What you need to do:
Can you write out the text of every one of the records below word for word, leaving the pictures out of your answer?

Task input:
—————

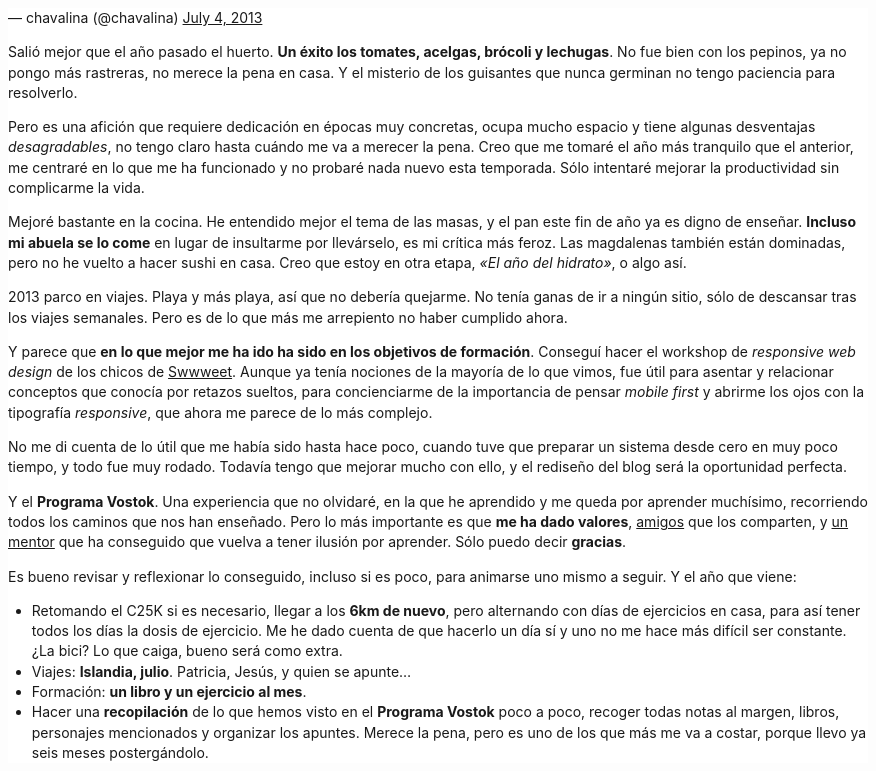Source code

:   <p>
    &mdash; chavalina (@chavalina) <a href="https://twitter.com/chavalina/statuses/352741338481049600">July 4, 2013</a>
  </p>
</blockquote>

Salió mejor que el año pasado el huerto. **Un éxito los tomates, acelgas, brócoli y lechugas**. No fue bien con los pepinos, ya no pongo más rastreras, no merece la pena en casa. Y el misterio de los guisantes que nunca germinan no tengo paciencia para resolverlo. 

Pero es una afición que requiere dedicación en épocas muy concretas, ocupa mucho espacio y tiene algunas desventajas _desagradables_, no tengo claro hasta cuándo me va a merecer la pena. Creo que me tomaré el año más tranquilo que el anterior, me centraré en lo que me ha funcionado y no probaré nada nuevo esta temporada. Sólo intentaré mejorar la productividad sin complicarme la vida.

<iframe src="//instagram.com/p/hlZ-5qtss7/embed/" width="612" height="710" frameborder="0" scrolling="no" allowtransparency="true"></iframe>

Mejoré bastante en la cocina. He entendido mejor el tema de las masas, y el pan este fin de año ya es digno de enseñar. **Incluso mi abuela se lo come** en lugar de insultarme por llevárselo, es mi crítica más feroz. Las magdalenas también están dominadas, pero no he vuelto a hacer sushi en casa. Creo que estoy en otra etapa, _«El año del hidrato»_, o algo así.

<iframe src="https://www.flickr.com/photos/chavalina/9637076178/player/3dcaf39828" height="333" width="800"  frameborder="0" allowfullscreen webkitallowfullscreen mozallowfullscreen oallowfullscreen msallowfullscreen></iframe>

2013 parco en viajes. Playa y más playa, así que no debería quejarme. No tenía ganas de ir a ningún sitio, sólo de descansar tras los viajes semanales. Pero es de lo que más me arrepiento no haber cumplido ahora.

Y parece que **en lo que mejor me ha ido ha sido en los objetivos de formación**. Conseguí hacer el workshop de _responsive web design_ de los chicos de [Swwweet](http://swwweet.com/). Aunque ya tenía nociones de la mayoría de lo que vimos, fue útil para asentar y relacionar conceptos que conocía por retazos sueltos, para concienciarme de la importancia de pensar _mobile first_ y abrirme los ojos con la tipografía _responsive_, que ahora me parece de lo más complejo. 

No me di cuenta de lo útil que me había sido hasta hace poco, cuando tuve que preparar un sistema desde cero en muy poco tiempo, y todo fue muy rodado. Todavía tengo que mejorar mucho con ello, y el rediseño del blog será la oportunidad perfecta.

<iframe src="//instagram.com/p/f4axvYNsre/embed/" width="612" height="710" frameborder="0" scrolling="no" allowtransparency="true"></iframe>

Y el **Programa Vostok**. Una experiencia que no olvidaré, en la que he aprendido y me queda por aprender muchísimo, recorriendo todos los caminos que nos han enseñado. Pero lo más importante es que **me ha dado valores**, [amigos](https://twitter.com/chavalina/pv4/members) que los comparten, y [un mentor](http://javiercanada.com/) que ha conseguido que vuelva a tener ilusión por aprender. Sólo puedo decir **gracias**.

<iframe src="//instagram.com/p/br15FttQcf/embed/" width="612" height="710" frameborder="0" scrolling="no" allowtransparency="true"></iframe>

Es bueno revisar y reflexionar lo conseguido, incluso si es poco, para animarse uno mismo a seguir. Y el año que viene:

  * Retomando el C25K si es necesario, llegar a los **6km de nuevo**, pero alternando con días de ejercicios en casa, para así tener todos los días la dosis de ejercicio. Me he dado cuenta de que hacerlo un día sí y uno no me hace más difícil ser constante. ¿La bici? Lo que caiga, bueno será como extra.
  * Viajes: **Islandia, julio**. Patricia, Jesús, y quien se apunte&#8230;
  * Formación: **un libro y un ejercicio al mes**.
  * Hacer una **recopilación** de lo que hemos visto en el **Programa Vostok** poco a poco, recoger todas notas al margen, libros, personajes mencionados y organizar los apuntes. Merece la pena, pero es uno de los que más me va a costar, porque llevo ya seis meses postergándolo.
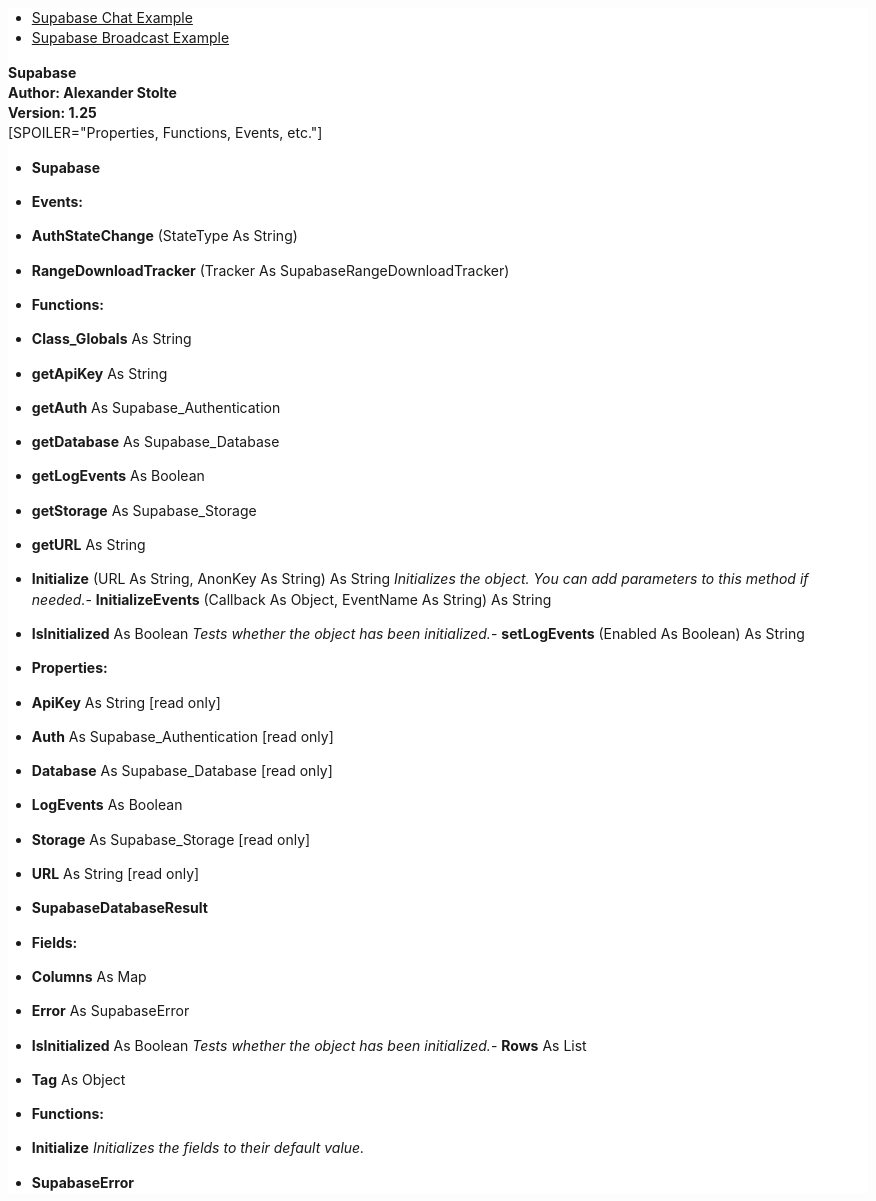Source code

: - [Supabase Chat Example](https://www.b4x.com/android/forum/threads/b4x-supabase-supachat-chat-example-app.157350/)
- [Supabase Broadcast Example](https://www.b4x.com/android/forum/threads/b4x-supabase-realtime-broadcast-example-app.157783/)

**Supabase  
Author: Alexander Stolte  
Version: 1.25**  
[SPOILER="Properties, Functions, Events, etc."]  

- **Supabase**

- **Events:**

- **AuthStateChange** (StateType As String)
- **RangeDownloadTracker** (Tracker As SupabaseRangeDownloadTracker)

- **Functions:**

- **Class\_Globals** As String
- **getApiKey** As String
- **getAuth** As Supabase\_Authentication
- **getDatabase** As Supabase\_Database
- **getLogEvents** As Boolean
- **getStorage** As Supabase\_Storage
- **getURL** As String
- **Initialize** (URL As String, AnonKey As String) As String
*Initializes the object. You can add parameters to this method if needed.*- **InitializeEvents** (Callback As Object, EventName As String) As String
- **IsInitialized** As Boolean
*Tests whether the object has been initialized.*- **setLogEvents** (Enabled As Boolean) As String

- **Properties:**

- **ApiKey** As String [read only]
- **Auth** As Supabase\_Authentication [read only]
- **Database** As Supabase\_Database [read only]
- **LogEvents** As Boolean
- **Storage** As Supabase\_Storage [read only]
- **URL** As String [read only]

- **SupabaseDatabaseResult**

- **Fields:**

- **Columns** As Map
- **Error** As SupabaseError
- **IsInitialized** As Boolean
*Tests whether the object has been initialized.*- **Rows** As List
- **Tag** As Object

- **Functions:**

- **Initialize**
*Initializes the fields to their default value.*
- **SupabaseError**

—————

Expected answer:
Source code

:   <p>
    &mdash; chavalina (@chavalina) <a href="https://twitter.com/chavalina/statuses/352741338481049600">July 4, 2013</a>
  </p>
</blockquote>

Salió mejor que el año pasado el huerto. **Un éxito los tomates, acelgas, brócoli y lechugas**. No fue bien con los pepinos, ya no pongo más rastreras, no merece la pena en casa. Y el misterio de los guisantes que nunca germinan no tengo paciencia para resolverlo. 

Pero es una afición que requiere dedicación en épocas muy concretas, ocupa mucho espacio y tiene algunas desventajas _desagradables_, no tengo claro hasta cuándo me va a merecer la pena. Creo que me tomaré el año más tranquilo que el anterior, me centraré en lo que me ha funcionado y no probaré nada nuevo esta temporada. Sólo intentaré mejorar la productividad sin complicarme la vida.

<iframe src="//instagram.com/p/hlZ-5qtss7/embed/" width="612" height="710" frameborder="0" scrolling="no" allowtransparency="true"></iframe>

Mejoré bastante en la cocina. He entendido mejor el tema de las masas, y el pan este fin de año ya es digno de enseñar. **Incluso mi abuela se lo come** en lugar de insultarme por llevárselo, es mi crítica más feroz. Las magdalenas también están dominadas, pero no he vuelto a hacer sushi en casa. Creo que estoy en otra etapa, _«El año del hidrato»_, o algo así.

<iframe src="https://www.flickr.com/photos/chavalina/9637076178/player/3dcaf39828" height="333" width="800"  frameborder="0" allowfullscreen webkitallowfullscreen mozallowfullscreen oallowfullscreen msallowfullscreen></iframe>

2013 parco en viajes. Playa y más playa, así que no debería quejarme. No tenía ganas de ir a ningún sitio, sólo de descansar tras los viajes semanales. Pero es de lo que más me arrepiento no haber cumplido ahora.

Y parece que **en lo que mejor me ha ido ha sido en los objetivos de formación**. Conseguí hacer el workshop de _responsive web design_ de los chicos de [Swwweet](http://swwweet.com/). Aunque ya tenía nociones de la mayoría de lo que vimos, fue útil para asentar y relacionar conceptos que conocía por retazos sueltos, para concienciarme de la importancia de pensar _mobile first_ y abrirme los ojos con la tipografía _responsive_, que ahora me parece de lo más complejo. 

No me di cuenta de lo útil que me había sido hasta hace poco, cuando tuve que preparar un sistema desde cero en muy poco tiempo, y todo fue muy rodado. Todavía tengo que mejorar mucho con ello, y el rediseño del blog será la oportunidad perfecta.

<iframe src="//instagram.com/p/f4axvYNsre/embed/" width="612" height="710" frameborder="0" scrolling="no" allowtransparency="true"></iframe>

Y el **Programa Vostok**. Una experiencia que no olvidaré, en la que he aprendido y me queda por aprender muchísimo, recorriendo todos los caminos que nos han enseñado. Pero lo más importante es que **me ha dado valores**, [amigos](https://twitter.com/chavalina/pv4/members) que los comparten, y [un mentor](http://javiercanada.com/) que ha conseguido que vuelva a tener ilusión por aprender. Sólo puedo decir **gracias**.

<iframe src="//instagram.com/p/br15FttQcf/embed/" width="612" height="710" frameborder="0" scrolling="no" allowtransparency="true"></iframe>

Es bueno revisar y reflexionar lo conseguido, incluso si es poco, para animarse uno mismo a seguir. Y el año que viene:

  * Retomando el C25K si es necesario, llegar a los **6km de nuevo**, pero alternando con días de ejercicios en casa, para así tener todos los días la dosis de ejercicio. Me he dado cuenta de que hacerlo un día sí y uno no me hace más difícil ser constante. ¿La bici? Lo que caiga, bueno será como extra.
  * Viajes: **Islandia, julio**. Patricia, Jesús, y quien se apunte&#8230;
  * Formación: **un libro y un ejercicio al mes**.
  * Hacer una **recopilación** de lo que hemos visto en el **Programa Vostok** poco a poco, recoger todas notas al margen, libros, personajes mencionados y organizar los apuntes. Merece la pena, pero es uno de los que más me va a costar, porque llevo ya seis meses postergándolo.
Source code

: - [Supabase Chat Example](https://www.b4x.com/android/forum/threads/b4x-supabase-supachat-chat-example-app.157350/)
- [Supabase Broadcast Example](https://www.b4x.com/android/forum/threads/b4x-supabase-realtime-broadcast-example-app.157783/)

**Supabase  
Author: Alexander Stolte  
Version: 1.25**  
[SPOILER="Properties, Functions, Events, etc."]  

- **Supabase**

- **Events:**

- **AuthStateChange** (StateType As String)
- **RangeDownloadTracker** (Tracker As SupabaseRangeDownloadTracker)

- **Functions:**

- **Class\_Globals** As String
- **getApiKey** As String
- **getAuth** As Supabase\_Authentication
- **getDatabase** As Supabase\_Database
- **getLogEvents** As Boolean
- **getStorage** As Supabase\_Storage
- **getURL** As String
- **Initialize** (URL As String, AnonKey As String) As String
*Initializes the object. You can add parameters to this method if needed.*- **InitializeEvents** (Callback As Object, EventName As String) As String
- **IsInitialized** As Boolean
*Tests whether the object has been initialized.*- **setLogEvents** (Enabled As Boolean) As String

- **Properties:**

- **ApiKey** As String [read only]
- **Auth** As Supabase\_Authentication [read only]
- **Database** As Supabase\_Database [read only]
- **LogEvents** As Boolean
- **Storage** As Supabase\_Storage [read only]
- **URL** As String [read only]

- **SupabaseDatabaseResult**

- **Fields:**

- **Columns** As Map
- **Error** As SupabaseError
- **IsInitialized** As Boolean
*Tests whether the object has been initialized.*- **Rows** As List
- **Tag** As Object

- **Functions:**

- **Initialize**
*Initializes the fields to their default value.*
- **SupabaseError**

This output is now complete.